■ Raw data:
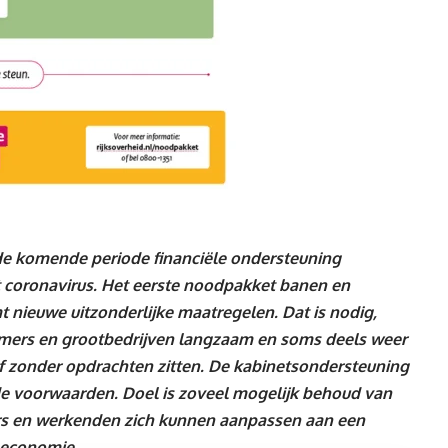
e komende periode financiële ondersteuning
coronavirus. Het eerste noodpakket banen en
 nieuwe uitzonderlijke maatregelen. Dat is nodig,
mers en grootbedrijven langzaam en soms deels weer
 of zonder opdrachten zitten. De kabinetsondersteuning
de voorwaarden. Doel is zoveel mogelijk behoud van
rs en werkenden zich kunnen aanpassen aan een
 economie.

■ Directions: Your task is to restate, word for word, each line from the one that includes "rs en werkenden zich kunnen aanpassen aan een" to the end of the records, with both ends included and nothing else.

■ Exercise solution:
rs en werkenden zich kunnen aanpassen aan een
 economie.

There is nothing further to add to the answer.